2.

CONFIDENTIAL

I fear the failure to attempt to draft one is resulting in incorrect assertions being accepted as gospel in Whitehall with consequent room for misrepresentation of Hong Kong's position.

4. written

Let me give you an example. You have .there will have to be some reduction in

growth levels. I do not think it is reasonable or possible for the Community's industry to be expected to continue to stand current growth rates". I wonder if you know that Hong Kong's trade in quota items is not growing but declining? The position is set out in Table C

attached in which the categories in which trade has declined are underlined in red.

5.

Mr. Meacher put a good deal of emphasis on another type of growth: growth in quotas. Table A attached shows the restraint limit and growth rates for Hong Kong, and Table B has comparable figures for South Korea. On these I have underlined in red those growth rates for the UK and Germany (Hong Kong's principal markets in the EEC) that are already below 6%. In only a few categories where the quantities are relatively small do we have 6% or more.

I have also underlined the categories where growth for the Community as a whole is less than 6%.

6.

In the columns for other member states there are of course some very high growth rates, and I have underlined in blue those that are over 20%. But here I must emphasise that these rates cannot be blamed on the MFA. Both the very high and the very low derive from the EEC burden-sharing formula.
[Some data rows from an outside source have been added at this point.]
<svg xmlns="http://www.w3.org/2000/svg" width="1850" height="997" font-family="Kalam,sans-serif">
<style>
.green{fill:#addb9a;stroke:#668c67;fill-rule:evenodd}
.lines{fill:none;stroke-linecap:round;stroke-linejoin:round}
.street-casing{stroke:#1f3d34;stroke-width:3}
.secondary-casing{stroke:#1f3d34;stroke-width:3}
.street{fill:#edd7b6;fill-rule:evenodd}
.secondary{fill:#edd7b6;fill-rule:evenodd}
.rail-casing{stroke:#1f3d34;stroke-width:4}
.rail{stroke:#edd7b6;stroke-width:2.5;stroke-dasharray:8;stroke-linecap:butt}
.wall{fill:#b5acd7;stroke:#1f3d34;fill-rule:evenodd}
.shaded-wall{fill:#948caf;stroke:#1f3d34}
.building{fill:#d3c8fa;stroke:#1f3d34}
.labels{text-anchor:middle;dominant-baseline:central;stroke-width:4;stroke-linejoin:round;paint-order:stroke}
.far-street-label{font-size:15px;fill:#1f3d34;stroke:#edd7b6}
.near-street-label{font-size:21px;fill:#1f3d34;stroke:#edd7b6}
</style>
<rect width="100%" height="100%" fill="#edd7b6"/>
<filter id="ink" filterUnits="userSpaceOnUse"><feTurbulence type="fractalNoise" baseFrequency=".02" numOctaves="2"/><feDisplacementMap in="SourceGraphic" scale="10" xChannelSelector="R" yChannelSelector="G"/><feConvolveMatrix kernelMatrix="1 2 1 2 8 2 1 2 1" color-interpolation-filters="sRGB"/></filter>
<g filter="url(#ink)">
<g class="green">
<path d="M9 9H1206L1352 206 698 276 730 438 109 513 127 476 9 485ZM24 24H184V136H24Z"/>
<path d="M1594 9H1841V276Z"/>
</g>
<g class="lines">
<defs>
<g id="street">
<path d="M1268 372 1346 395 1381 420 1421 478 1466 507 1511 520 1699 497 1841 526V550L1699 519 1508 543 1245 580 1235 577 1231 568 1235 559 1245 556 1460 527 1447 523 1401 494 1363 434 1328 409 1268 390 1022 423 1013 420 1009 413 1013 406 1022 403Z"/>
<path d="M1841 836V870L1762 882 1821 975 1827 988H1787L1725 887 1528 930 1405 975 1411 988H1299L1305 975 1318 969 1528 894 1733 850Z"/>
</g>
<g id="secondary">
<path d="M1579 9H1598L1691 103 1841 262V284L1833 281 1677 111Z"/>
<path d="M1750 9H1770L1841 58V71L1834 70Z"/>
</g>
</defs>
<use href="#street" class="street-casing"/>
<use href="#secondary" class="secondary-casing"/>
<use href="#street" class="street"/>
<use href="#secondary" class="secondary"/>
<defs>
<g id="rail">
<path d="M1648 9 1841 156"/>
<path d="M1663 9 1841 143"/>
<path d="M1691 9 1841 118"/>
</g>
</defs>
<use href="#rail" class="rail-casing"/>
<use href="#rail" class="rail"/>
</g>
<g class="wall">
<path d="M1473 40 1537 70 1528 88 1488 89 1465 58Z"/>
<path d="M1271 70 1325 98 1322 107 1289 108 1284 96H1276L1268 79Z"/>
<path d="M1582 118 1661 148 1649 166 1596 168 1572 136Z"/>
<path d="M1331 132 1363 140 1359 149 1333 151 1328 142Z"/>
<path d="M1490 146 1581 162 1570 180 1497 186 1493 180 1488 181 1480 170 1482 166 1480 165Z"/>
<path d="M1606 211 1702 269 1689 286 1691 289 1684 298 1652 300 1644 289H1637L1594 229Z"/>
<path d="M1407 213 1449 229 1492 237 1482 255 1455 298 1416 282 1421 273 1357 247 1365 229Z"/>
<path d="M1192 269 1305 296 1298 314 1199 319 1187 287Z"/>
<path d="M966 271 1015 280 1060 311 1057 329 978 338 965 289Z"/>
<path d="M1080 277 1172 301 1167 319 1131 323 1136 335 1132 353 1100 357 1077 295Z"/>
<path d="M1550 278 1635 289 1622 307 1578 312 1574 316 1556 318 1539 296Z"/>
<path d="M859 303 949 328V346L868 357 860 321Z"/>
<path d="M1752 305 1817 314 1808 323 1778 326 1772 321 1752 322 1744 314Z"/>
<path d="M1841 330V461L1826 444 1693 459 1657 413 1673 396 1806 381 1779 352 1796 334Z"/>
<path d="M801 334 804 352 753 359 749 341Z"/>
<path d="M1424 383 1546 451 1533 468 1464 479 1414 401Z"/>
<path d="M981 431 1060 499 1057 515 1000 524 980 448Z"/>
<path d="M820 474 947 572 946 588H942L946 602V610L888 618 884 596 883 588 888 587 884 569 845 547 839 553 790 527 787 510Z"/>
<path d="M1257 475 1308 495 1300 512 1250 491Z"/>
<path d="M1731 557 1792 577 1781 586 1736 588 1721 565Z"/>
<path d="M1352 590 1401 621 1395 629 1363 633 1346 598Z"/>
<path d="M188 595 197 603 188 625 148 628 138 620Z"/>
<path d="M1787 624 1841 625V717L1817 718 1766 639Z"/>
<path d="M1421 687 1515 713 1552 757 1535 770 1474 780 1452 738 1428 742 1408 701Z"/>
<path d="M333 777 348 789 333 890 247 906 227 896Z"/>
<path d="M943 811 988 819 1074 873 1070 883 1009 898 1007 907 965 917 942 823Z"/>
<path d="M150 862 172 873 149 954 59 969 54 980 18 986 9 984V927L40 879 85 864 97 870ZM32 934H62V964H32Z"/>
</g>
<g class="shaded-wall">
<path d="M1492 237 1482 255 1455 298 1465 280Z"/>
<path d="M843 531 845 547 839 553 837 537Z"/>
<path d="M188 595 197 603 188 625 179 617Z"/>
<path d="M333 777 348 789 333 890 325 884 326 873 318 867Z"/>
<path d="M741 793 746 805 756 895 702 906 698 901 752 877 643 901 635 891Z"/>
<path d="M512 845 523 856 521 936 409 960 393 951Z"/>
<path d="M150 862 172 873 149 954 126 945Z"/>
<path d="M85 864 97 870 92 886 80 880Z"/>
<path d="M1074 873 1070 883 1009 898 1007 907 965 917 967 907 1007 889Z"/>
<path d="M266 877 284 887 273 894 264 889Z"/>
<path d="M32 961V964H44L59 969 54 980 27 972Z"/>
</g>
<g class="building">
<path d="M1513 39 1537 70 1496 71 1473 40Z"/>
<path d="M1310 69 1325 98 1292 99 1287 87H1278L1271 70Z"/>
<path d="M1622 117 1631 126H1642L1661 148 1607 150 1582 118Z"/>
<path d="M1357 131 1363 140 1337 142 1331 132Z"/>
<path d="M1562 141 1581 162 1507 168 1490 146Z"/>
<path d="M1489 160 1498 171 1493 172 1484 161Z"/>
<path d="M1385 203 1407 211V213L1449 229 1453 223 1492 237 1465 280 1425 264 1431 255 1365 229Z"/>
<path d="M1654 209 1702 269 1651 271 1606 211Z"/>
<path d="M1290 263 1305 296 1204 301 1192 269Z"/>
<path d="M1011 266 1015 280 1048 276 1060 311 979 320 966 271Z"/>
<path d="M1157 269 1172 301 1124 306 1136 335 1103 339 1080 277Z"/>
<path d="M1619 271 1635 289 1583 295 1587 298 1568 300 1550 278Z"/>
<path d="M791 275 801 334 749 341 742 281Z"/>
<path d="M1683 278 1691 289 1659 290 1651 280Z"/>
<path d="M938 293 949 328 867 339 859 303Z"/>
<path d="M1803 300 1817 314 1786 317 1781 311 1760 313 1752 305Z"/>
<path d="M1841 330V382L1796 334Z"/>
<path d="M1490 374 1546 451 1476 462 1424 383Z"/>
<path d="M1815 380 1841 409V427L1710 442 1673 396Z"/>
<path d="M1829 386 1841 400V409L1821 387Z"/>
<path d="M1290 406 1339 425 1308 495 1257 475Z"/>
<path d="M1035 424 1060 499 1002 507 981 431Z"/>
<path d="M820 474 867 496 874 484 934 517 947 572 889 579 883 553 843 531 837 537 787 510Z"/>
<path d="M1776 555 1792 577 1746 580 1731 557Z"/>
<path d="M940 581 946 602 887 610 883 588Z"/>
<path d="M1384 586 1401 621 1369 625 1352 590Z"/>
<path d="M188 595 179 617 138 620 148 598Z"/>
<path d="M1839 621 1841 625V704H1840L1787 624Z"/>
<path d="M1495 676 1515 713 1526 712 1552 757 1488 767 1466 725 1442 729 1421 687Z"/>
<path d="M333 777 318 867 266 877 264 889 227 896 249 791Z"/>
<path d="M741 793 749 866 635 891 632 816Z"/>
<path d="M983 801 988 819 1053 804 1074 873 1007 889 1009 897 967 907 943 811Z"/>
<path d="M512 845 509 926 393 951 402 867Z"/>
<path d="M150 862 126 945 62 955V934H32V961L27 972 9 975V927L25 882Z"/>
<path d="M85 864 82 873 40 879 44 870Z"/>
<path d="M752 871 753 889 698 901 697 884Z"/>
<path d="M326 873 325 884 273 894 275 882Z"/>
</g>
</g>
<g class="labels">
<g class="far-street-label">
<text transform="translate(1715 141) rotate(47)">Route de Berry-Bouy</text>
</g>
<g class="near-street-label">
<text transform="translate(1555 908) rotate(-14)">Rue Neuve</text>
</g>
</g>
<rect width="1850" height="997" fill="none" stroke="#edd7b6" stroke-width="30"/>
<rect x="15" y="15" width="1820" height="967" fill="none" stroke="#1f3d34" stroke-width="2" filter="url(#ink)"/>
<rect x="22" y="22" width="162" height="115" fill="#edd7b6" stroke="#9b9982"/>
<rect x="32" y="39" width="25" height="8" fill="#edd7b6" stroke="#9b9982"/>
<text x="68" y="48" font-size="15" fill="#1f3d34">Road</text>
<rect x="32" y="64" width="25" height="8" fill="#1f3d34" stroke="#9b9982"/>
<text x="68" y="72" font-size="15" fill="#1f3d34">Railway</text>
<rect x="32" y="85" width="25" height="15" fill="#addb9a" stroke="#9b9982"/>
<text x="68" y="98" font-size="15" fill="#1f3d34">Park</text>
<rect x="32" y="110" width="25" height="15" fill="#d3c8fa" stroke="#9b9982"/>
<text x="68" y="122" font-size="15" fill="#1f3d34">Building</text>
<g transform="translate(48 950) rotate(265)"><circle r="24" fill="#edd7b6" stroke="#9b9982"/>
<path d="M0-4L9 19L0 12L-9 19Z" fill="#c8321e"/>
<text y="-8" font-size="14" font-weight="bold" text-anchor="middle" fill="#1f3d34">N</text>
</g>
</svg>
Moreover you will notice that the very high rates are attached to pretty small quotas, so that in actual quantities they don't mean much. The highest go to France and Ireland which had previously held down imports by unilateral import restrictions.

7.

I can face with some degree of equanimity the possibility of the UK and Hong Kong coming into public collision where the facts are agreed but the interests are different. This kind of situation is inevitable from time to time and should not rub off too much on UK/Hong Kong relations. But I am dismayed by the prospect of a situation of public confrontation in which HMG has refused to even discuss the facts and in which I believe the outcome is likely to be as bad for United Kingdom interests as for Hong Kong.

8.

I do suggest that all this should be put urgently to Ministers on the basis of the critique we gave you before it is too late and the whole matter has to be thrashed out in public in Geneva as Carey envisages.